Mais c’est sur le terrain sécuritaire qui empoisonne la vie des Maliens terrorisés que Mahmoud Dicko est présent depuis longtemps. Après l’attaque, en novembre 2015, de l’hôtel Radisson au centre de Bamako par un commando djihadiste, l’imam déclare à la télévision : « Nous devons tirer les leçons des attentats à Paris, à Bamako, à Tunis ou ailleurs dans le monde… Dieu est en colère. Les hommes ont provoqué Dieu. » Selon lui, cette provocation est illustrée par la présence d’homosexuels et de bars dans le pays. Après ce message, proche de celui des djihadistes qui veulent imposer la charia,Bamada.net il se dédouane en précisant que l’attaque de l’hôtel est « un acte condamnable », que « l’être humain est sacré » et que « la religion musulmane ne dit à personne de tuer en son nom ». Des propos ambigus qui, alors, scandalisent bon nombre de ses compatriotes, lesquels manifestent leur courroux sur la Toile. La presse s’insurge contre les « pyromanes » et « les hypocrites » et, pour le procureur de Bamako, ces propos sont une sorte d’apologie du terrorisme. Il sera écarté ensuite de son poste. Personne ne contredit impunément « l’imam du peuple » qui affirme clairement qu’il faut négocier avec les groupes djihadistes pour, selon lui, éviter une guerre sans fin, en premier lieu avec les islamistes locaux. Une idée qui fait son chemin. Un scénario « à l’afghane ». Là-bas, les Américains négocient leur départ avec les talibans contre la promesse que ceux-ci ne vont plus accueillir de terroristes étrangers sur leur sol.

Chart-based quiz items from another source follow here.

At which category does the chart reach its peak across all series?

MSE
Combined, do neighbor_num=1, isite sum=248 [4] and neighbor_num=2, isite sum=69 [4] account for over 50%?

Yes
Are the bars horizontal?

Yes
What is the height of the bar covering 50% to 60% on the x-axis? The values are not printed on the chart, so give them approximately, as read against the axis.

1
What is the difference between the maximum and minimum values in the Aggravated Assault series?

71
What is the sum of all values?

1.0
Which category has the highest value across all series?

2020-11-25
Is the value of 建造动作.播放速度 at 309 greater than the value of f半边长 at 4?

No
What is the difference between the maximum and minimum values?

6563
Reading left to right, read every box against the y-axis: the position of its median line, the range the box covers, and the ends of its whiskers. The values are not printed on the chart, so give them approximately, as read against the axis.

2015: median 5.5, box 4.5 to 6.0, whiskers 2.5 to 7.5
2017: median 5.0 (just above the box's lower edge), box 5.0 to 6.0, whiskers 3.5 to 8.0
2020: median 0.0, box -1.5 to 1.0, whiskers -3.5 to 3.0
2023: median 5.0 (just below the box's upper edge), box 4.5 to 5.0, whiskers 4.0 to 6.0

… où il préconise une solution à l’afghane, c’est-à-dire le dialogue avec les djihadistes

Un principe qui coïncide avec celui de l’imam Dicko qui prétend parler avec les rebelles maliens. Il l’avait déjà fait en 2012 avec le chef touareg Iyad Ag Ghali, devenu depuis l’émir affilié à Al Qaïda d’une légion islamique composée de différents groupes terroristes. Des négociations dont, pour le moment, le gouvernement ne veut pas entendre parler, mais qui attirent de plus en plus de partisans, pessimistes sur l’avenir. Les djihadistes gagnent toujours plus de terrain et l’argent dépensé par les autorités semble alimenter un puits sans fond. Pour soutenir les réformes qui tardent à venir, le FMI vient d’approuver un accord au titre de la facilité élargie de crédit d’environ 192 millions de dollars. Le premier décaissement porte sur 27,4 millions afin d’appuyer la stratégie de développement du gouvernement, qui espère ainsi gagner les cœurs et les esprits de la population et assécher les soutiens aux djihadistes qui sont chez eux en brousse. Une course de vitesse sur le long terme alors que la maison brûle. D’où le message, écouté dans l’opinion malienne, de l’imam Dicko qui préconise une sortie de crise rapide grâce à des négociations, incertaines, qui risquent d’offrir le pays sur un plateau aux islamistes. Ils pourraient obtenir par la palabre ce qu’ils n’ont pas obtenu jusqu’ici par le fusil. Une configuration qui placerait les militaires français de l’opération Barkhane, déjà à la peine face à des groupes armés insaisissables, dans une position bien inconfortable. Même si leur départ, ou la réduction des effectifs, serait un soulagement à Paris.